- Goal of the exercise:
Within the material below, locate the line with "framed print: present" and the line with "cup: none [309,485,353,525]", then return those two lines and all lines between them, exactly as written.

- Source records:
◆ ◆ ◆ ◆ ◆
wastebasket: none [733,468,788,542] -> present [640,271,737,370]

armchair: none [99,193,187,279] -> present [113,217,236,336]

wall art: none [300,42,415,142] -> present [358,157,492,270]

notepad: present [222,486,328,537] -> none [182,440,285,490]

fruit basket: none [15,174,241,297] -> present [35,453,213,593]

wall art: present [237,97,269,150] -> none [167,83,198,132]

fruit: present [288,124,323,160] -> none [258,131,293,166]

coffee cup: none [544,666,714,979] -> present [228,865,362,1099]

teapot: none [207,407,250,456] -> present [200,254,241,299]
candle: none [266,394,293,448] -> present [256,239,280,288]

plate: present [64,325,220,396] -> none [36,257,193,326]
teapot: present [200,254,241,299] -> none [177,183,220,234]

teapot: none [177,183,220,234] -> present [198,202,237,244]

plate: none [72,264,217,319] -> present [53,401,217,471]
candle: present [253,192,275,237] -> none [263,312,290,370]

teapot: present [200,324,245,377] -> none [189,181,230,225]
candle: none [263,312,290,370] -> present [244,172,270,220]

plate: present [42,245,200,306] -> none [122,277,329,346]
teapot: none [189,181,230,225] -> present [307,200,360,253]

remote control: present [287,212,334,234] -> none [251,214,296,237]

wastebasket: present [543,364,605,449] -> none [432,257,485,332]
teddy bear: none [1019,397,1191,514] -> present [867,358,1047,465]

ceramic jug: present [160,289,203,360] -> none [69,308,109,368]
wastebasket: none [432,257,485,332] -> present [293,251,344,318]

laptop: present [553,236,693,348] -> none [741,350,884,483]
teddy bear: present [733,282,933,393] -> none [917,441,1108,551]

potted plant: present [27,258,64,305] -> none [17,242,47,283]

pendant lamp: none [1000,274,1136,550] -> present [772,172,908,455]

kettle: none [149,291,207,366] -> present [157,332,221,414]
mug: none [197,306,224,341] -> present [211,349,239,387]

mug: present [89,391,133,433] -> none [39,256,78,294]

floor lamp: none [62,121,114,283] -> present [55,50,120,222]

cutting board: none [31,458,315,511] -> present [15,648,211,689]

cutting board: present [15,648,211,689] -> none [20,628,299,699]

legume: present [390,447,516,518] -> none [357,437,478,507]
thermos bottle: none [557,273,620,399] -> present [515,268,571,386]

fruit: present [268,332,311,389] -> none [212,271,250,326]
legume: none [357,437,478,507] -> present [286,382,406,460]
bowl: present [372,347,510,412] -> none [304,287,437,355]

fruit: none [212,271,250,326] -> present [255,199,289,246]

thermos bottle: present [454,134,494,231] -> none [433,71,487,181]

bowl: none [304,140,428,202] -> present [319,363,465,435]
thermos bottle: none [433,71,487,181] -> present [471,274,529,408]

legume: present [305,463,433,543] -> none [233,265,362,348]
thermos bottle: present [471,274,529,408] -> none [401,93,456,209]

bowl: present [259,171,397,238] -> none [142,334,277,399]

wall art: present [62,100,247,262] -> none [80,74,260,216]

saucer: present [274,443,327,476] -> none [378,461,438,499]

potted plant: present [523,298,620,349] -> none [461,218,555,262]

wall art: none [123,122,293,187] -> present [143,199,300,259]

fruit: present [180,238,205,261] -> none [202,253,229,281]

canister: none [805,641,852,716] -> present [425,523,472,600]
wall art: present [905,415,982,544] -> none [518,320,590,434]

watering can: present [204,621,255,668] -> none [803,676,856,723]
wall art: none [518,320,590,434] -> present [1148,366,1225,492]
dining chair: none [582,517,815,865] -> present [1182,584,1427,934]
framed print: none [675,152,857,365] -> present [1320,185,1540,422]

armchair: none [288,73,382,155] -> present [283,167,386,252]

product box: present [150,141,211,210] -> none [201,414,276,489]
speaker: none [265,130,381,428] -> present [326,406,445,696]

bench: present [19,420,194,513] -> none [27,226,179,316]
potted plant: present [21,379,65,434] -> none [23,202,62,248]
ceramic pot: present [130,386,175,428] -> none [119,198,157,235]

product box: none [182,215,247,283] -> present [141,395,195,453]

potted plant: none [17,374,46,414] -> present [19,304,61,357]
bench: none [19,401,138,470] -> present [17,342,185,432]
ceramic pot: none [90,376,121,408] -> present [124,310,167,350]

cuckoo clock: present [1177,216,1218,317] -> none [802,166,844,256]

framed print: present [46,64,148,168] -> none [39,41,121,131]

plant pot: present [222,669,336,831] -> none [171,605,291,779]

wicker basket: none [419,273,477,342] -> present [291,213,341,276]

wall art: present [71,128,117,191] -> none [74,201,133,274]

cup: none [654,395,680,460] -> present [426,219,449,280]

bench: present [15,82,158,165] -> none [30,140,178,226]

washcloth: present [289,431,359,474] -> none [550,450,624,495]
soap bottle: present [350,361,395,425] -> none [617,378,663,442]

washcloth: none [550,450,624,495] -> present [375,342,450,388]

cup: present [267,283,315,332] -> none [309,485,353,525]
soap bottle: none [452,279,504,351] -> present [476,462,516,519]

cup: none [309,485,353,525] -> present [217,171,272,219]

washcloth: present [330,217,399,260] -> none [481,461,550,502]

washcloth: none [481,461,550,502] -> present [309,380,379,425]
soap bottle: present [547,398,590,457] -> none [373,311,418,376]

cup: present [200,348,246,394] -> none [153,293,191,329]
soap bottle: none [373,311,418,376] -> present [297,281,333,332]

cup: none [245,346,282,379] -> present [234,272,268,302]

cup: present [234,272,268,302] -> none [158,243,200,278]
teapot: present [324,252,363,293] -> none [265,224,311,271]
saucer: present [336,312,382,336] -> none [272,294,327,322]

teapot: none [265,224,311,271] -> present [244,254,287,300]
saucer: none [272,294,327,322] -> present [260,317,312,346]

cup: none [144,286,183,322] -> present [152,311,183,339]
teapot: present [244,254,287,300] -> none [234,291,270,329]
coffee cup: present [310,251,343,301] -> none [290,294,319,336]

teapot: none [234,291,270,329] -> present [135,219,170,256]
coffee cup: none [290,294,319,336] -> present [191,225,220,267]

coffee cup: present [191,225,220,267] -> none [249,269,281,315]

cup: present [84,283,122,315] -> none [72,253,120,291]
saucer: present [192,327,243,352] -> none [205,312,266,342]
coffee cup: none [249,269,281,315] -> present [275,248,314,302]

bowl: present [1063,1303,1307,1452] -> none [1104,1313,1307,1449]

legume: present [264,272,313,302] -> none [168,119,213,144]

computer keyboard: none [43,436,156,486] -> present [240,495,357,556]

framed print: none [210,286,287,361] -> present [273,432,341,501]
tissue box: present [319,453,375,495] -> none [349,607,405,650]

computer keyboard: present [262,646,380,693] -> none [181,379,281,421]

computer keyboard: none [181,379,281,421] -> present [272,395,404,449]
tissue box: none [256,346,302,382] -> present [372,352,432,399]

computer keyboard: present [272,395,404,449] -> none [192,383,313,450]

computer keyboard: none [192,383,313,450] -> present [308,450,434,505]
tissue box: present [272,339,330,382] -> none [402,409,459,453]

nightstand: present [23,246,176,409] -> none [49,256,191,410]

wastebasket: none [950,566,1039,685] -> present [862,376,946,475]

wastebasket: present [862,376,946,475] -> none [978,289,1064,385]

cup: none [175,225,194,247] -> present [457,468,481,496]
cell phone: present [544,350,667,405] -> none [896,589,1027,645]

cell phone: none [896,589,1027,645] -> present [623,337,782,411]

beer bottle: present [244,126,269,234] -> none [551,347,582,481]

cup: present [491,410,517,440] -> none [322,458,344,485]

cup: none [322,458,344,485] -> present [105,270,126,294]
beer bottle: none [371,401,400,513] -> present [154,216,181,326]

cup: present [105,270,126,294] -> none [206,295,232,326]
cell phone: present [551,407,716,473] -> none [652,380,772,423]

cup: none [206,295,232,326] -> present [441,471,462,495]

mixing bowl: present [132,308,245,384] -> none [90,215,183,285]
◆ ◆ ◆ ◆ ◆
- Task response:
framed print: present [46,64,148,168] -> none [39,41,121,131]

plant pot: present [222,669,336,831] -> none [171,605,291,779]

wicker basket: none [419,273,477,342] -> present [291,213,341,276]

wall art: present [71,128,117,191] -> none [74,201,133,274]

cup: none [654,395,680,460] -> present [426,219,449,280]

bench: present [15,82,158,165] -> none [30,140,178,226]

washcloth: present [289,431,359,474] -> none [550,450,624,495]
soap bottle: present [350,361,395,425] -> none [617,378,663,442]

washcloth: none [550,450,624,495] -> present [375,342,450,388]

cup: present [267,283,315,332] -> none [309,485,353,525]
soap bottle: none [452,279,504,351] -> present [476,462,516,519]

cup: none [309,485,353,525] -> present [217,171,272,219]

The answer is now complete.